O presente trabalho pretende abordar a problemática dos riscos naturais,

tomando como realidade empírica duas cidades de países localizados na África,

demarcadamente Cabo Verde e Moçambique, apresentando objetivamente alguns

elementos de manifestação de riscos ambientais nas áreas urbanas, especificamente nas

cidades da Praia e da Beira, destacando como o planejamento urbano poderia

corresponder a uma resposta eficaz e necessária para gestão.
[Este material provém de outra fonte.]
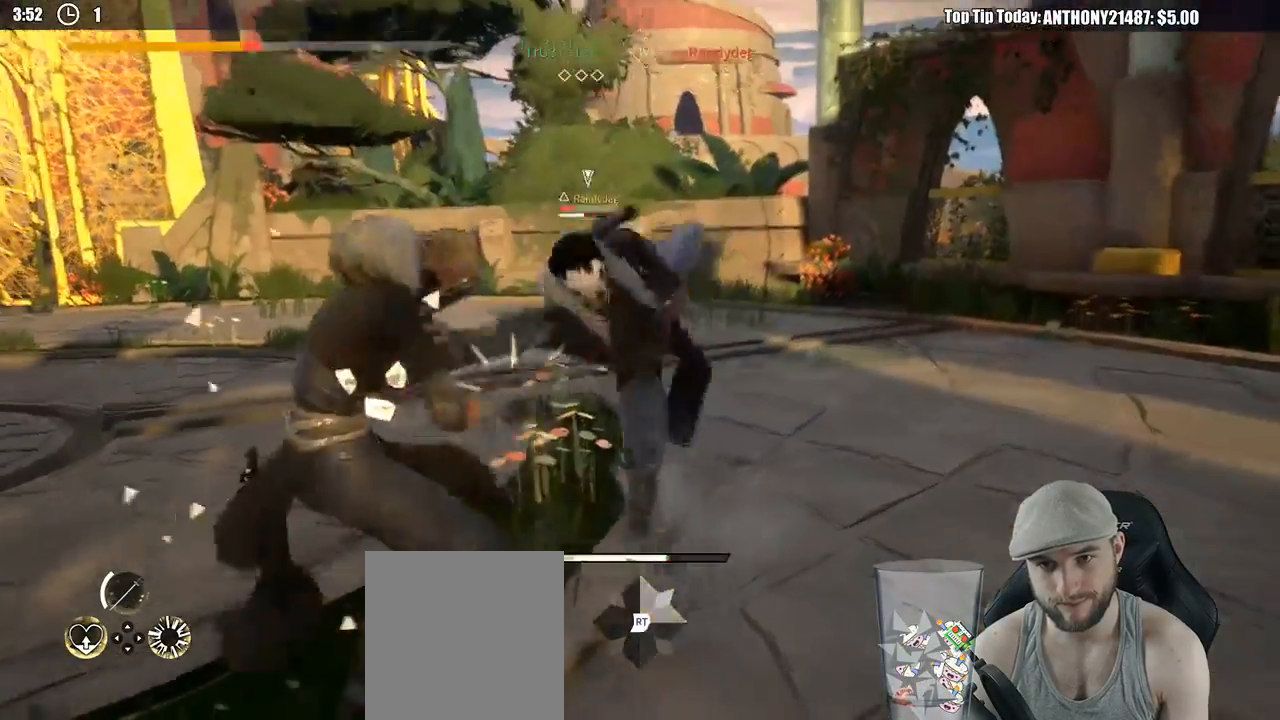
{"buttons": ["L2"], "left_stick": "left", "right_stick": "center", "events": [[117, "left_stick", "left"], [133, "L2", "down"]]}
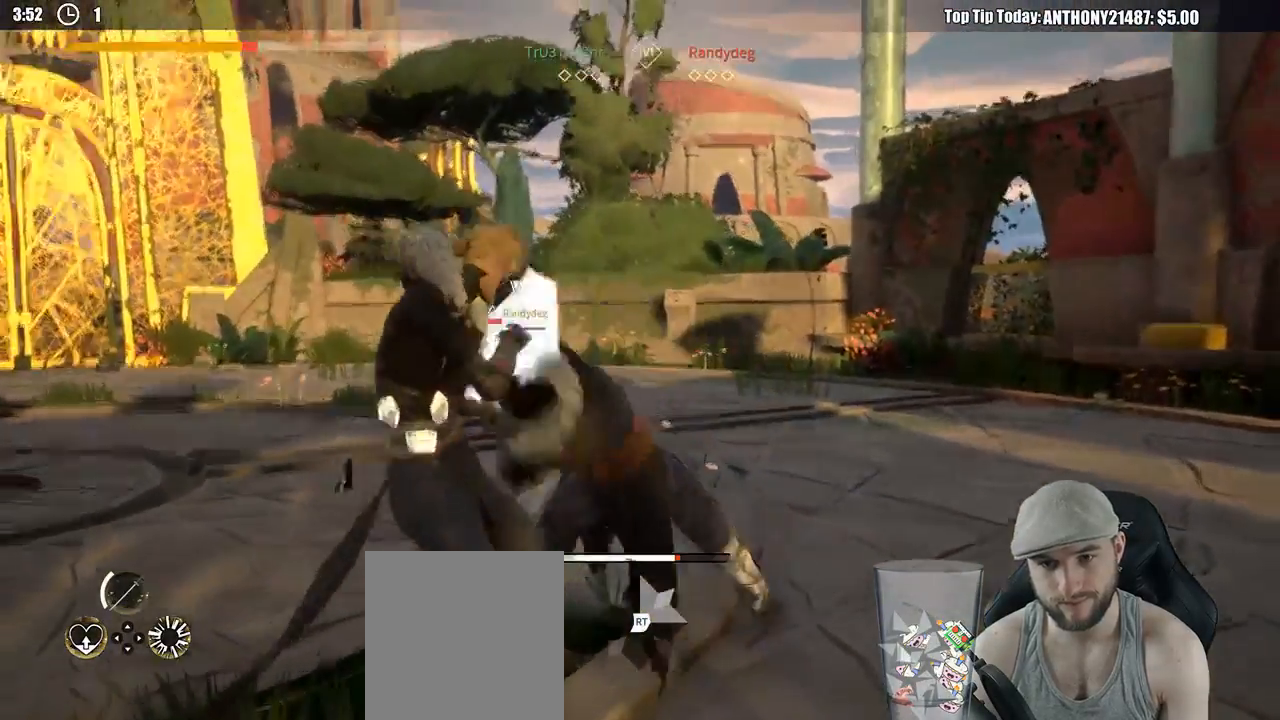
{"buttons": ["L2"], "left_stick": "up", "right_stick": "center", "events": [[283, "X", "down"], [383, "X", "up"], [450, "left_stick", "up"]]}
Para materialização dos objetivos mencionados foram necessárias análises sobre

inter-relação dos componentes geoambientais, com base em pensamento

geossistêmico, enquanto possibilidade para compreender os fluxos interativos, internos

e externos dos processos atuantes, que resultam da inter-relação dos componentes

geoambientais e das atividades e processos desenvolvidos pelas comunidades em seus

assentamentos.

Nesse campo há um amplo e consistente debate no qual se buscou apoio,

sobretudo em Bertrand (2004), na obra Paisagem e Geografia Física Global. Este autor

conceituou geossistema como um tipo de sistema aberto, hierarquicamente organizado,

que resulta da combinação dinâmica e dialética, portanto instável, de fatores físicos,

biológicos e antrópicos. Para ele, geossistema é a combinação dinâmica que integra

potencial ecológico, representado pela geomorfologia, clima e hidrologia; a exploração

biológica natural que inclui vegetação, solo e fauna, bem como, as atividades antrópicas.

Além das contribuições de Bertrand, simultaneamente desenvolveu-se uma

revisão bibliográfica ampliada sobre o tema, destacando-se contribuições teóricas como

resultado de estudos e pesquisas desenvolvidas por RODRIGUEZ, (2010); SANTOS,

(2011); SOUZA, e ZANELLA, (2010); TAVARES, (2011); ARAÚJO, (2003); WWF, (2012),

dentre outros. Outra dimensão aplicada nas análises contidas no texto foram registros

sistematizados em observações de campo, desenvolvidos em áreas susceptíveis às

manifestações e a experiências/vivências dos autores.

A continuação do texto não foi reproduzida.